Items listed in a dataset
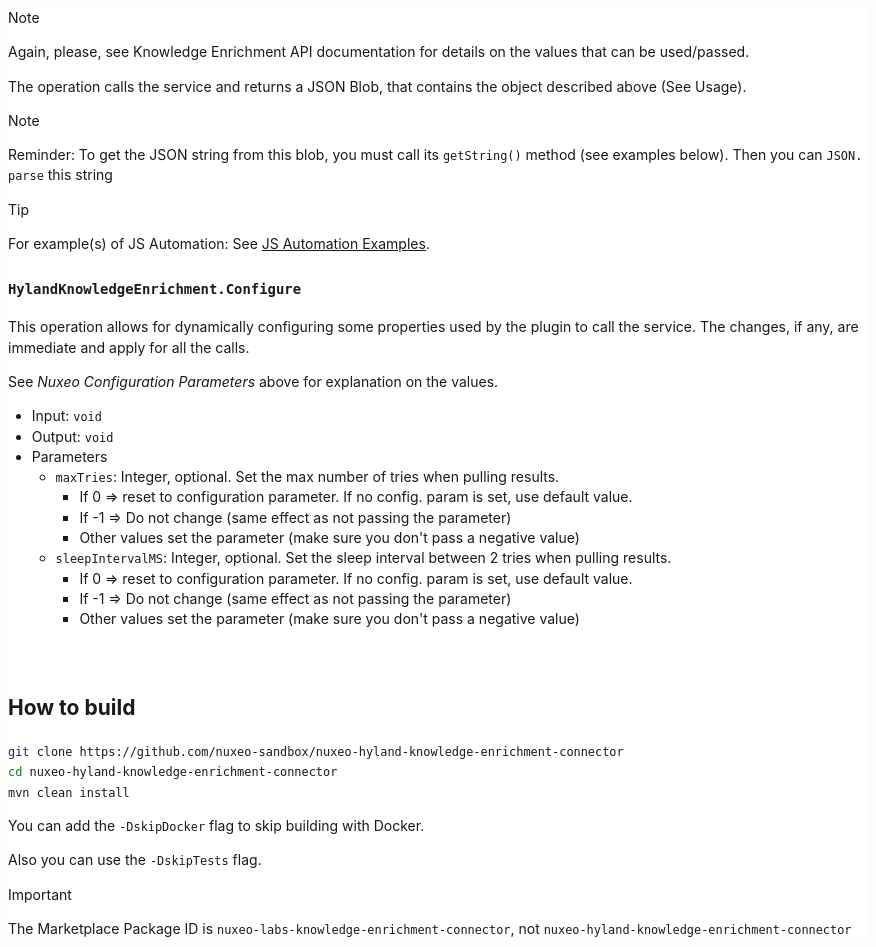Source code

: 
> [!NOTE]
> Again, please, see Knowledge Enrichment API documentation for details on the values that can be used/passed.

The operation calls the service and returns a JSON Blob, that contains the object described above (See Usage).

> [!NOTE]
> Reminder: To get the JSON string from this blob, you must call its `getString()` method (see examples below). Then you can `JSON.parse` this string

> [!TIP]
> For example(s) of JS Automation: See [JS Automation Examples](/README-Enrichment-JS-Automation-Examples.md).

### `HylandKnowledgeEnrichment.Configure`

This operation allows for dynamically configuring some properties used by the plugin to call the service. The changes, if any, are immediate and apply for all the calls.

See _Nuxeo Configuration Parameters_ above for explanation on the values.

* Input: `void`
* Output: `void`
* Parameters
  * `maxTries`: Integer, optional. Set the max number of tries when pulling results.
    * If 0 => reset to configuration parameter. If no config. param is set, use default value.
    * If -1 => Do not change (same effect as not passing the parameter)
    * Other values set the parameter (make sure you don't pass a negative value)
  * `sleepIntervalMS`: Integer, optional. Set the sleep interval between 2 tries when pulling results.
    * If 0 => reset to configuration parameter. If no config. param is set, use default value.
    * If -1 => Do not change (same effect as not passing the parameter)
    * Other values set the parameter (make sure you don't pass a negative value)

<br>

## How to build
```bash
git clone https://github.com/nuxeo-sandbox/nuxeo-hyland-knowledge-enrichment-connector
cd nuxeo-hyland-knowledge-enrichment-connector
mvn clean install
```

You can add the `-DskipDocker` flag to skip building with Docker.

Also you can use the `-DskipTests` flag.

> [!IMPORTANT]
> The Marketplace Package ID is `nuxeo-labs-knowledge-enrichment-connector`, not `nuxeo-hyland-knowledge-enrichment-connector`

▶ INSTRUCTIONS TO FOLLOW
Check every line of the entries above, and copy those that carry the string "used".

▶ RESPONSE TO THE EXERCISE
> Again, please, see Knowledge Enrichment API documentation for details on the values that can be used/passed.
This operation allows for dynamically configuring some properties used by the plugin to call the service. The changes, if any, are immediate and apply for all the calls.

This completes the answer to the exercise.